# WHAT NEEDS TO BE DONE
The task calls for the count of lines containing "thumb" in these records, given as a number with no other words.

(Keypoint coordinate data)
----

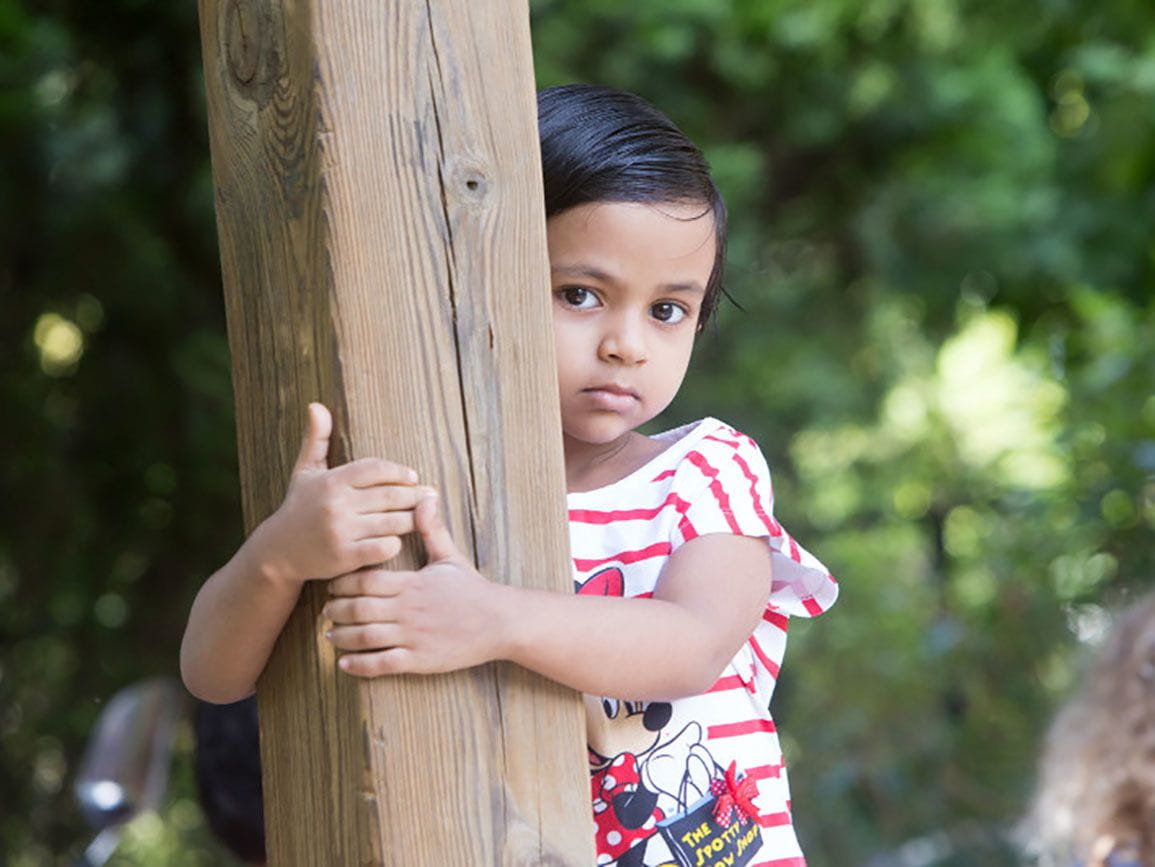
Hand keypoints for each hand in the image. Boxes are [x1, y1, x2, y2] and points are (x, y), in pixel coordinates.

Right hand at [246, 402, 428, 584]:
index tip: (412, 476)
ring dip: (411, 519)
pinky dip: (395, 543)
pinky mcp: (345, 557)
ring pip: (392, 522)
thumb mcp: (304, 472)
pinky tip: (399, 539)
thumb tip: (316, 405)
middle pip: (390, 496)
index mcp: (331, 481)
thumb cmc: (298, 507)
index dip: (399, 471)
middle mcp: (337, 505)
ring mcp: (341, 532)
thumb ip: (316, 439)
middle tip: (431, 495)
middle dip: (415, 495)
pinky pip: (384, 548)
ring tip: (425, 515)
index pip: (376, 468)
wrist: (277, 552)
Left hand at [323, 494, 506, 675]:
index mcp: (412, 583)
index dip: (343, 583)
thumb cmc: (472, 589)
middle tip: (325, 609)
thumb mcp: (450, 556)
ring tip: (330, 635)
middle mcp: (408, 610)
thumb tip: (424, 497)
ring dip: (341, 636)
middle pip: (359, 608)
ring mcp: (413, 636)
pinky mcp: (419, 660)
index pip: (366, 580)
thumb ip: (431, 529)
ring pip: (365, 637)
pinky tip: (344, 662)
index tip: (333, 584)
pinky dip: (358, 664)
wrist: (499, 622)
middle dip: (336, 609)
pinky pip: (381, 664)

----

# EXERCISE ANSWER
8